Sophia Antipolis, 12 December 2016: European experts have called for frail patients to have tailored cardiac rehabilitation programmes in a paper published today in the European Journal of Preventive Cardiology.1
The call to action comes from the Cardiac Rehabilitation Section of the European Association of Preventive Cardiology (EAPC), which is a registered branch of the European Society of Cardiology (ESC).
Frailty is a vulnerable state in older people. It is common, occurring in 30–50% of people over 75 years of age. Patients have low physiological reserves and their organs do not function at full capacity. They use a greater proportion of their reserves to survive and small events can lead to deterioration, disability, cardiovascular events, and death.
“In frail patients, a minor illness or intervention that would not cause problems in younger adults can initiate a series of consequences that may be very serious,” said lead author Professor Carlo Vigorito, Professor of Internal Medicine, University of Naples Federico II, Italy. “The trigger could be influenza, a diagnostic angiogram, removal of a colon polyp, or being admitted to hospital.”
Frailty has important prognostic significance, and predicts poorer outcome in those with coronary artery disease or heart failure, and after cardiac surgery or transcatheter aortic valve replacement.

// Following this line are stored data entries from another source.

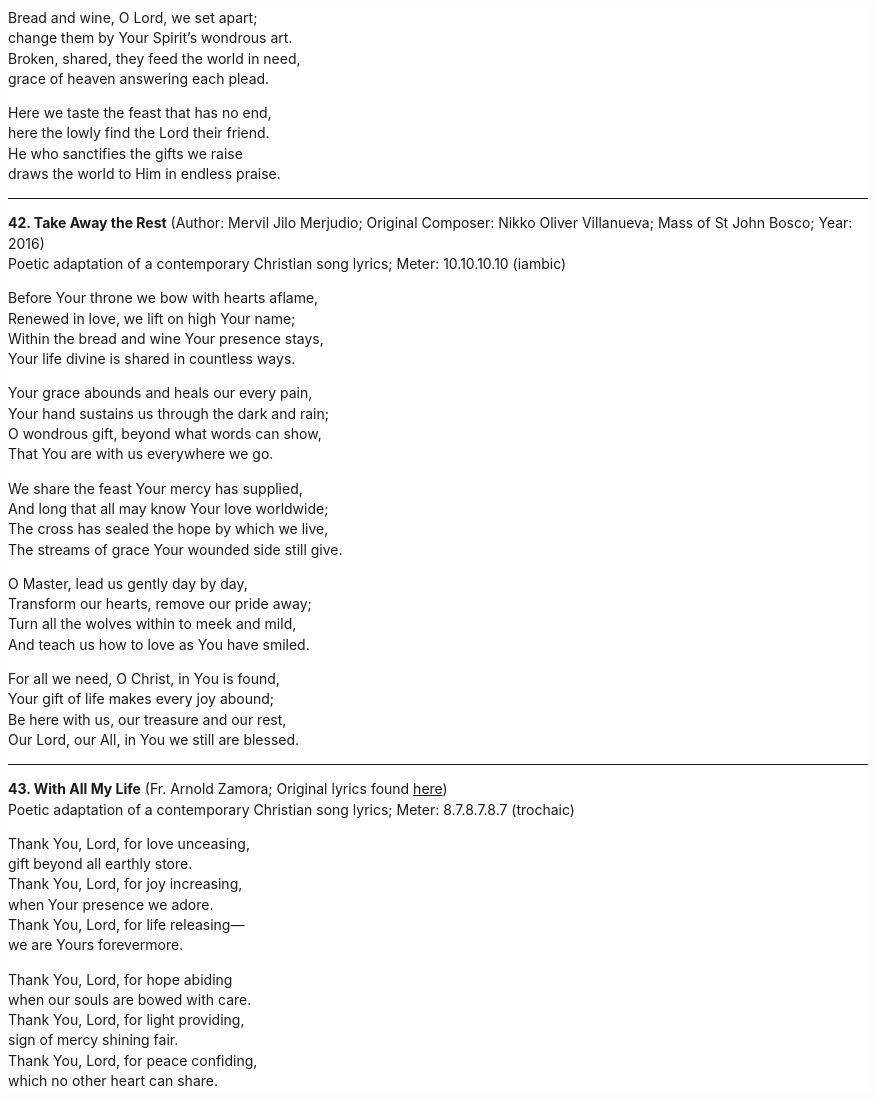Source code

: Bread and wine, O Lord, we set apart;  
change them by Your Spirit’s wondrous art.  
Broken, shared, they feed the world in need,  
grace of heaven answering each plead.  
  
Here we taste the feast that has no end,  
here the lowly find the Lord their friend.  
He who sanctifies the gifts we raise  
draws the world to Him in endless praise.  
  
---  
**42\. Take Away the Rest** (Author: Mervil Jilo Merjudio; Original Composer: Nikko Oliver Villanueva; Mass of St John Bosco; Year: 2016)  
Poetic adaptation of a contemporary Christian song lyrics; Meter: 10.10.10.10 (iambic)  
  
Before Your throne we bow with hearts aflame,  
Renewed in love, we lift on high Your name;  
Within the bread and wine Your presence stays,  
Your life divine is shared in countless ways.  
  
Your grace abounds and heals our every pain,  
Your hand sustains us through the dark and rain;  
O wondrous gift, beyond what words can show,  
That You are with us everywhere we go.  
  
We share the feast Your mercy has supplied,  
And long that all may know Your love worldwide;  
The cross has sealed the hope by which we live,  
The streams of grace Your wounded side still give.  
  
O Master, lead us gently day by day,  
Transform our hearts, remove our pride away;  
Turn all the wolves within to meek and mild,  
And teach us how to love as You have smiled.  
  
For all we need, O Christ, in You is found,  
Your gift of life makes every joy abound;  
Be here with us, our treasure and our rest,  
Our Lord, our All, in You we still are blessed.  
  
---  
**43\. With All My Life** (Fr. Arnold Zamora; Original lyrics found [here](https://www.shazam.com/song/1612019145/with-all-my-life-feat-fr-arnold-zamora))  
Poetic adaptation of a contemporary Christian song lyrics; Meter: 8.7.8.7.8.7 (trochaic)  
  
Thank You, Lord, for love unceasing,  
gift beyond all earthly store.  
Thank You, Lord, for joy increasing,  
when Your presence we adore.  
Thank You, Lord, for life releasing—  
we are Yours forevermore.  
  
Thank You, Lord, for hope abiding  
when our souls are bowed with care.  
Thank You, Lord, for light providing,  
sign of mercy shining fair.  
Thank You, Lord, for peace confiding,  
which no other heart can share.  
  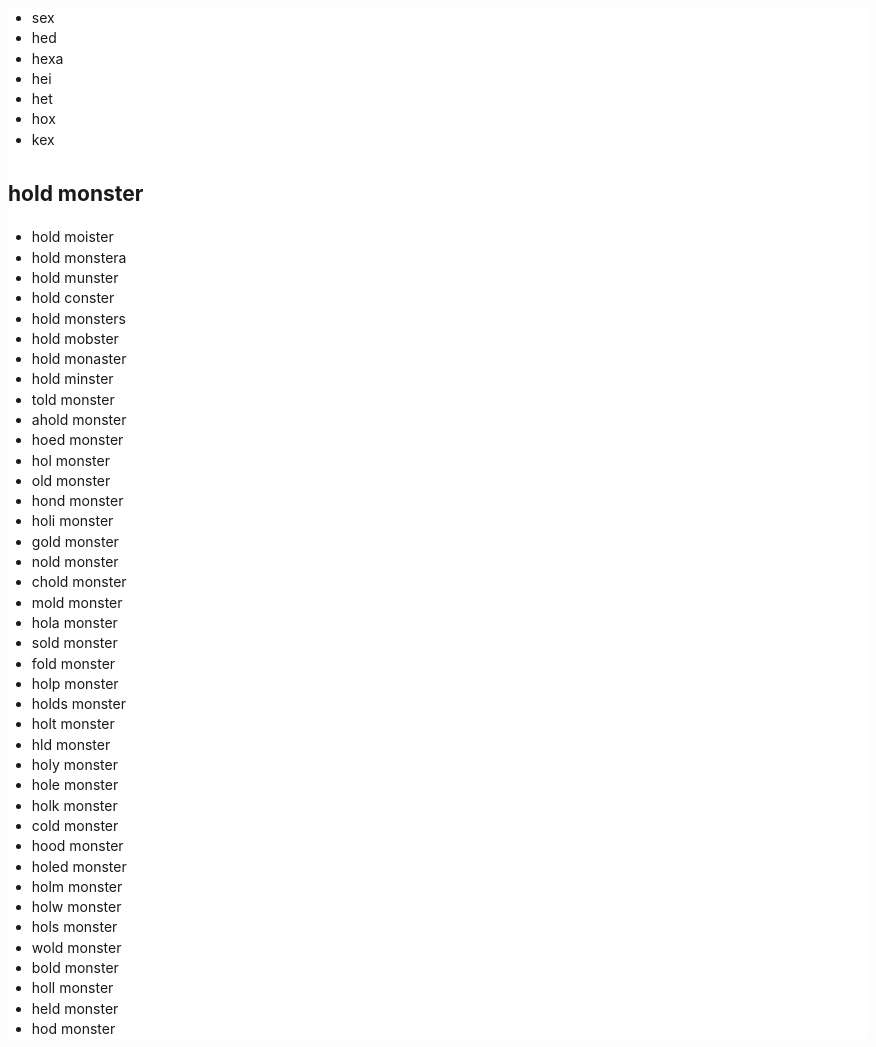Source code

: - sex
- hed
- hexa
- hei
- het
- hox
- kex

## hold monster

- hold moister
- hold monstera
- hold munster
- hold conster
- hold monsters
- hold mobster
- hold monaster
- hold minster
- told monster
- ahold monster
- hoed monster
- hol monster
- old monster
- hond monster
- holi monster
- gold monster
- nold monster
- chold monster
- mold monster
- hola monster
- sold monster
- fold monster
- holp monster
- holds monster
- holt monster
- hld monster
- holy monster
- hole monster
- holk monster
- cold monster
- hood monster
- holed monster
- holm monster
- holw monster
- hols monster
- wold monster
- bold monster
- holl monster
- held monster
- hod monster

Cardiac rehabilitation programmes aim to prevent second heart attacks or other cardiovascular complications in patients with heart problems. They include exercise, education on healthy lifestyle, and control of risk factors such as high cholesterol and high blood pressure. About one-third of patients referred for cardiac rehabilitation are older than 75 years – frailty may therefore be fairly common in this population but it is not systematically assessed.
The authors recommend that health professionals running cardiac rehabilitation programmes should:
- Measure frailty and its severity in elderly patients.
- Tailor cardiac rehabilitation programmes to frailty level.
- Evaluate the impact of tailored programmes on disability, quality of life, and mortality.
The paper recommends two methods for assessing frailty that are quick and easy to perform. “They can be used by any health professional, such as a cardiologist, nurse, allied health professional or medical student, and contribute to a broader evaluation of the patient,” said Professor Vigorito.
Cardiac rehabilitation programmes can be tailored to frailty level in a number of ways. Standard programmes are based on endurance exercise but frail patients usually have sarcopenia (reduction of skeletal muscle mass and strength) and are more likely to benefit from strength exercises. When patients are able to walk they could start endurance exercise. Nutrition is a more important part of rehabilitation in frail patients than in younger, fitter patients. Medications need extra attention due to iatrogenic risk.
Professor Vigorito said: “We hope that designing specific cardiac rehabilitation interventions for frail patients will reduce levels of disability, improve functional capacity and quality of life, and reduce length of hospitalisation or hospital readmission.”